EXERCISE PROMPT: Could you repeat, word for word, the line with "margin-top: 28px ->" and every line after it in the records below, leaving out any pictures?

DATA FOR THIS EXERCISE:
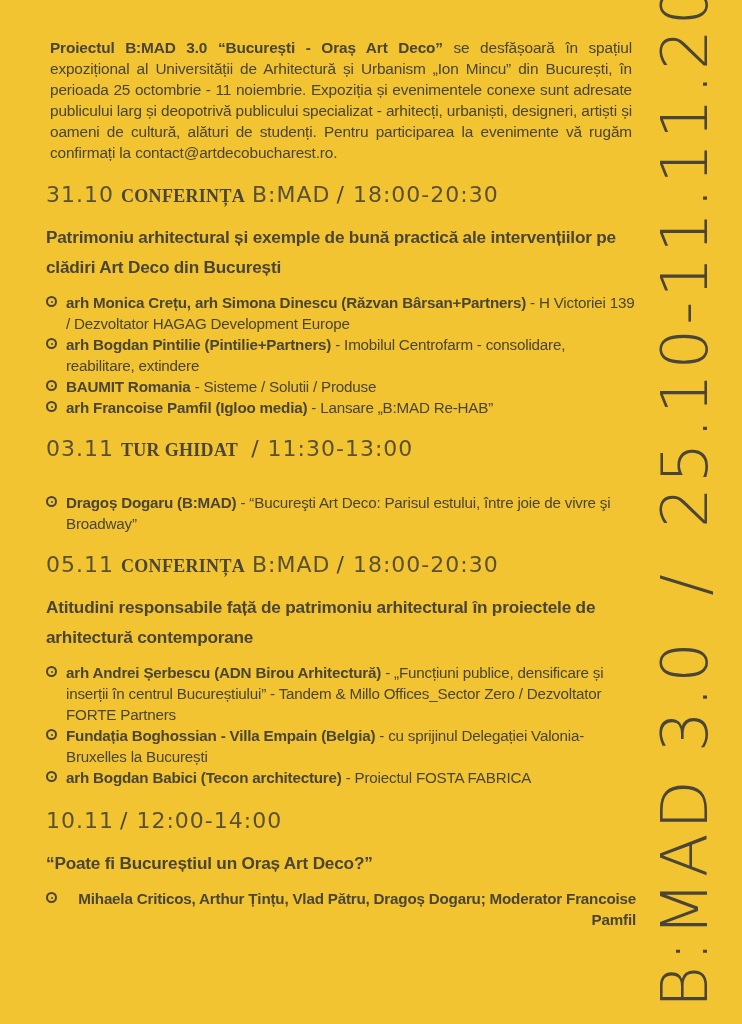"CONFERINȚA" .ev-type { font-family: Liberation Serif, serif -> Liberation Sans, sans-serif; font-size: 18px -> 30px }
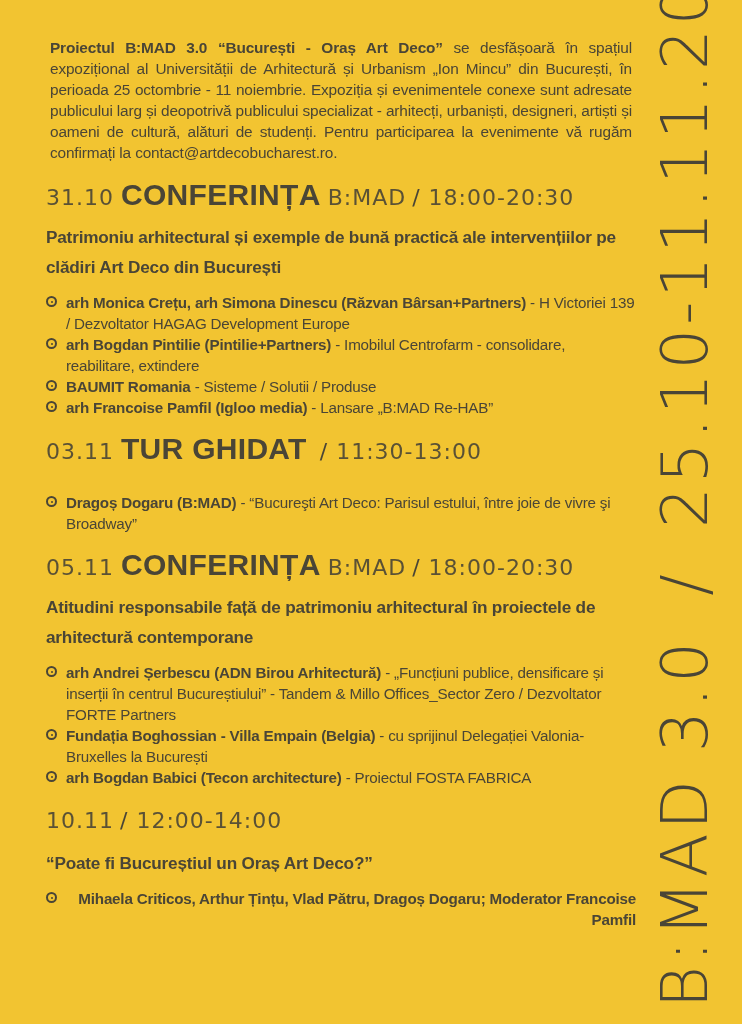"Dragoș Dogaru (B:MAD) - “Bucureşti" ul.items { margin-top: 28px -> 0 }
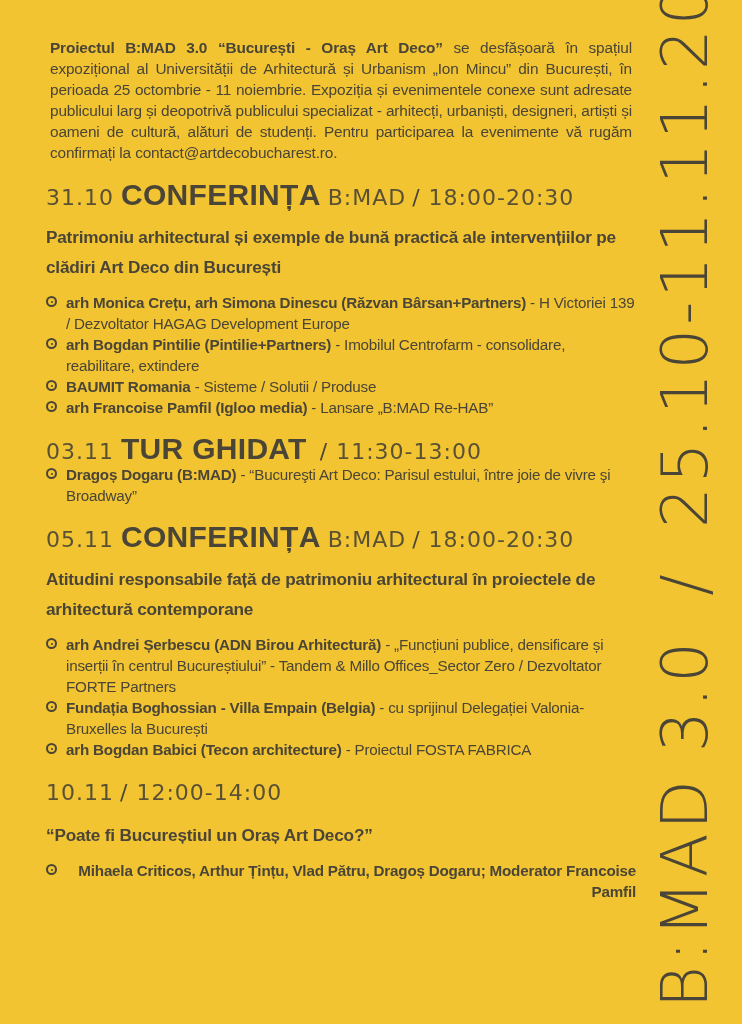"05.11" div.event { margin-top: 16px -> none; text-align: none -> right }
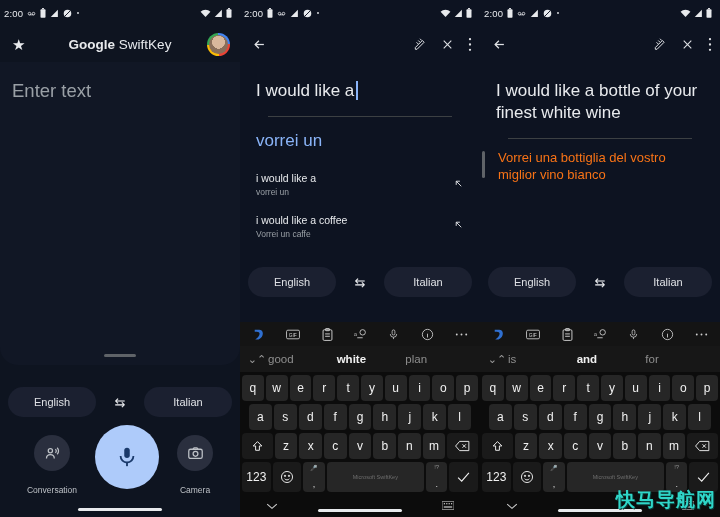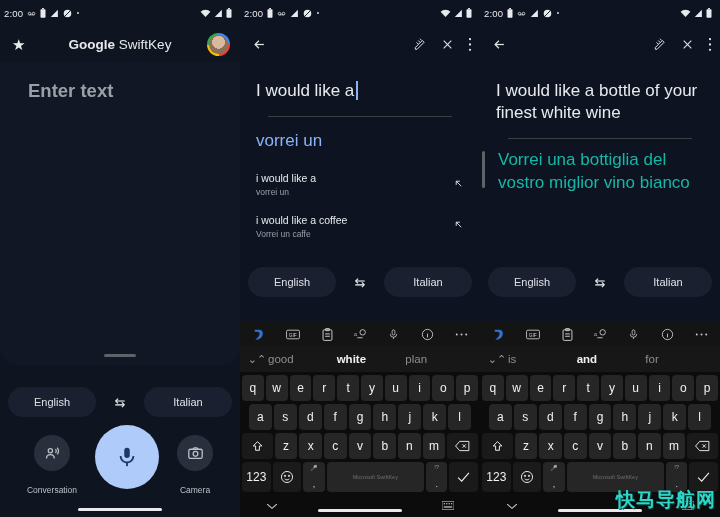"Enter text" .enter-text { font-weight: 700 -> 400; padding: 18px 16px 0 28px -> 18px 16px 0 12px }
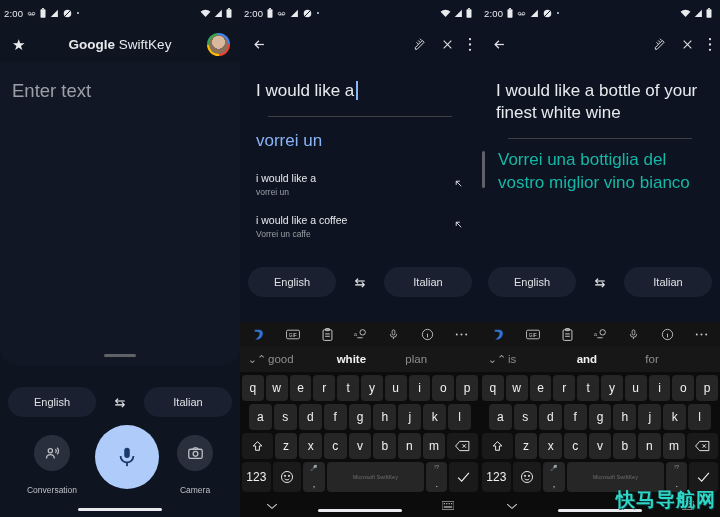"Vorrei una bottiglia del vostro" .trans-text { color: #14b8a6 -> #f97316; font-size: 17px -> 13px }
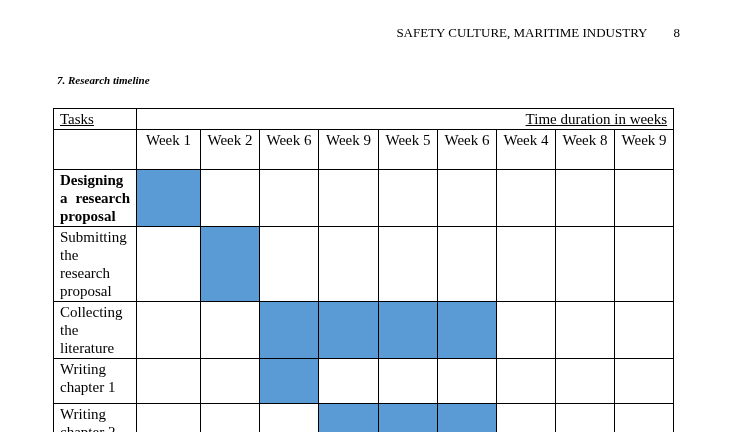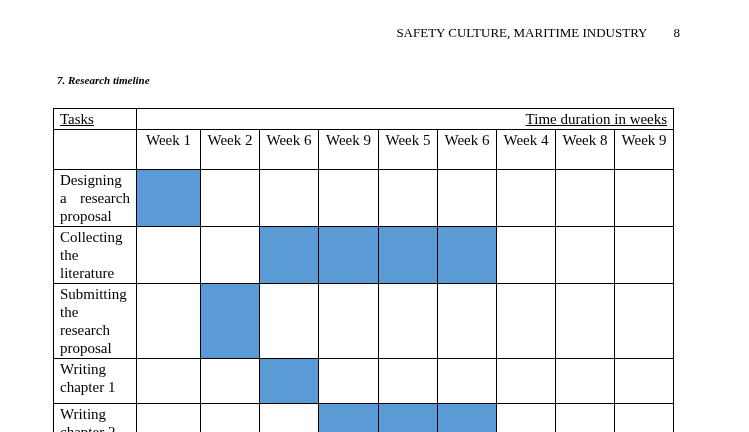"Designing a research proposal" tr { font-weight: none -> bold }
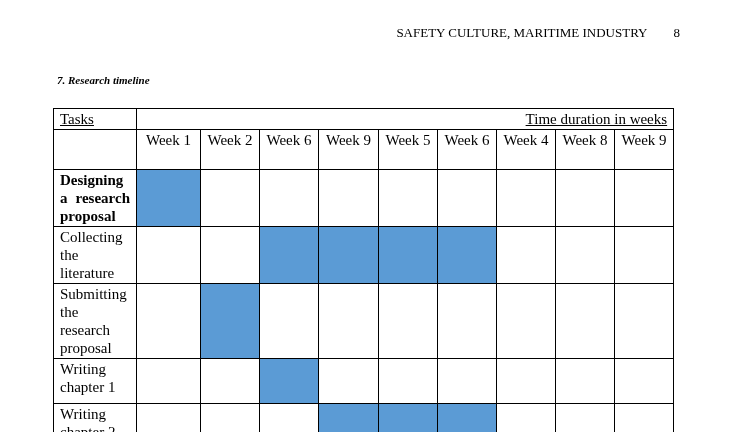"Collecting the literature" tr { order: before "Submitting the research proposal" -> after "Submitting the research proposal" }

RESPONSE TO THIS EXERCISE:
"Dragoș Dogaru (B:MAD) - “Bucureşti" ul.items { margin-top: 28px -> 0 }
"05.11" div.event { margin-top: 16px -> none; text-align: none -> right }
"Enter text" .enter-text { font-weight: 700 -> 400; padding: 18px 16px 0 28px -> 18px 16px 0 12px }
"Vorrei una bottiglia del vostro" .trans-text { color: #14b8a6 -> #f97316; font-size: 17px -> 13px }
"Designing a research proposal" tr { font-weight: none -> bold }
"Collecting the literature" tr { order: before "Submitting the research proposal" -> after "Submitting the research proposal" }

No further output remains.